Human PMS1-dependent non-canonical mismatch repair converges with MBD4 to repair 5-methylcytosine deamination

Abstract

CpG dinucleotides are hotspots for mutagenesis by spontaneous deamination of 5-methylcytosine (5mC) into thymine, resulting in T:G mismatches that can lead to C>T transitions. These mutations are a hallmark of aging and cancer and a major force shaping the evolution of vertebrate genomes. We have previously uncovered MBD4 as the primary base excision repair (BER) glycosylase responsible for 5mC deamination repair. In this study, we employ a cytosine base-editing system, comprising an APOBEC1 deaminase fused to a catalytically dead Cas9, to induce targeted cytosine deamination in native chromatin and track its repair.
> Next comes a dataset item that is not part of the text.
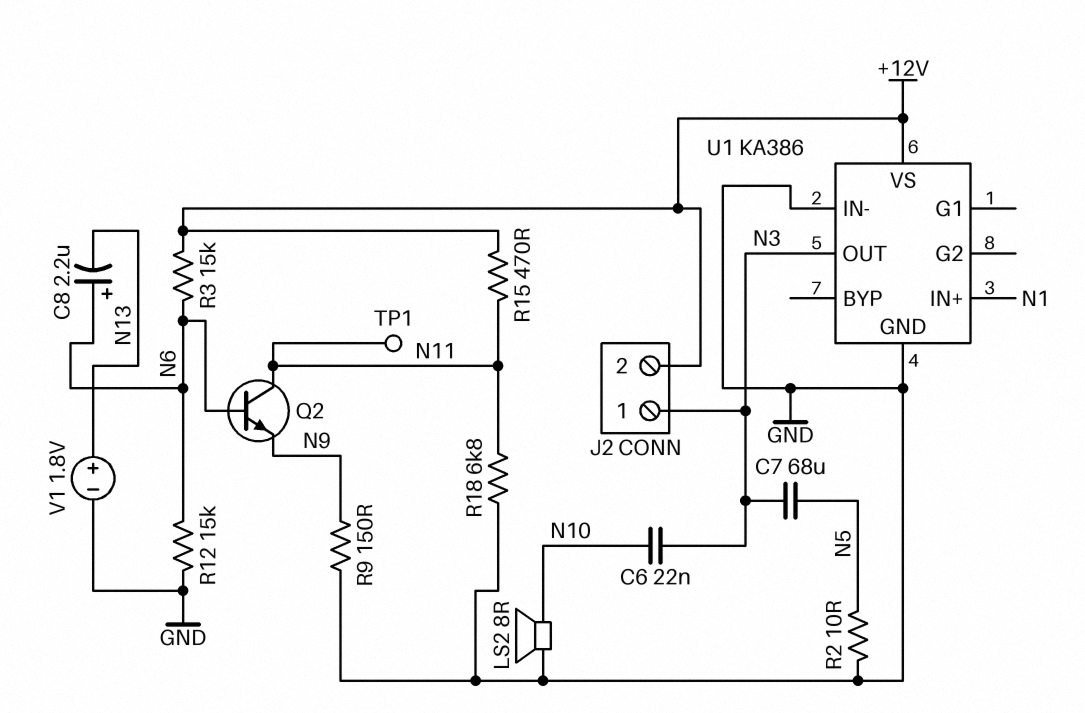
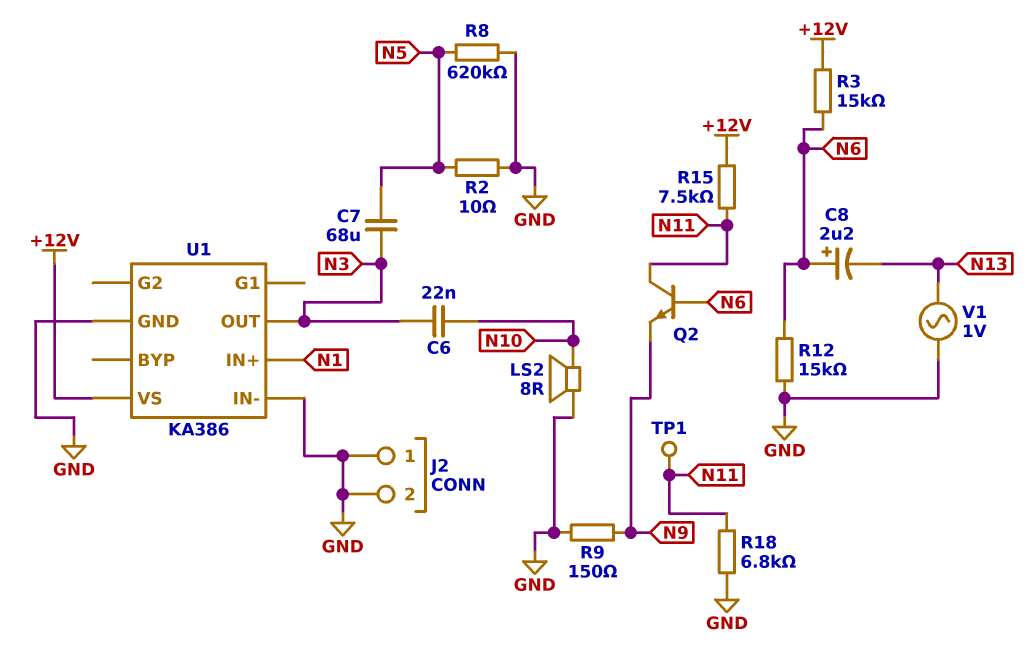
J2 pin 1: N3 -> GND
J2 pin 2: +12V -> GND
R8: none -> 620k (GND, N5)
R15: 470 (+12V, N11) -> 7.5k (+12V, N11)
V1: 1.8V (plus N13, minus GND) -> AC 1V (GND, N13)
This approach reveals that MBD4 cooperates with a non-canonical branch of mismatch repair (MMR) to elicit 5mC deamination repair. We demonstrate that MBD4 activity depends on MMR complexes MutSα (MSH2-MSH6) and MutLβ (MLH1-PMS1), but not on post-replicative MMR elicited by the MutLα (MLH1-PMS2) complex. We find that PMS1 loss phenocopies the genome-wide CpG>TpG hypermutated profile associated with MBD4 deficiency, uncovering that 5mC deamination repair may represent one of the primary functions of the MutLβ complex. The mutational landscape of MMR-deficient tumors aligns with our experimental results, showing that replication-independent CpG>TpG mutagenesis partly contributes to the mutational burden of tumors inactivated for MLH1 , MSH2 and MSH6 . Finally, using structural predictions alongside biochemical validation, we show that MBD4 physically interacts with MutLβ in an MLH1-dependent manner, illuminating the structural basis for the convergence of the BER and MMR pathways. Altogether, we uncover a novel function of non-canonical MMR that underscores its interplay with BER in safeguarding genomic integrity against damage to methylated DNA.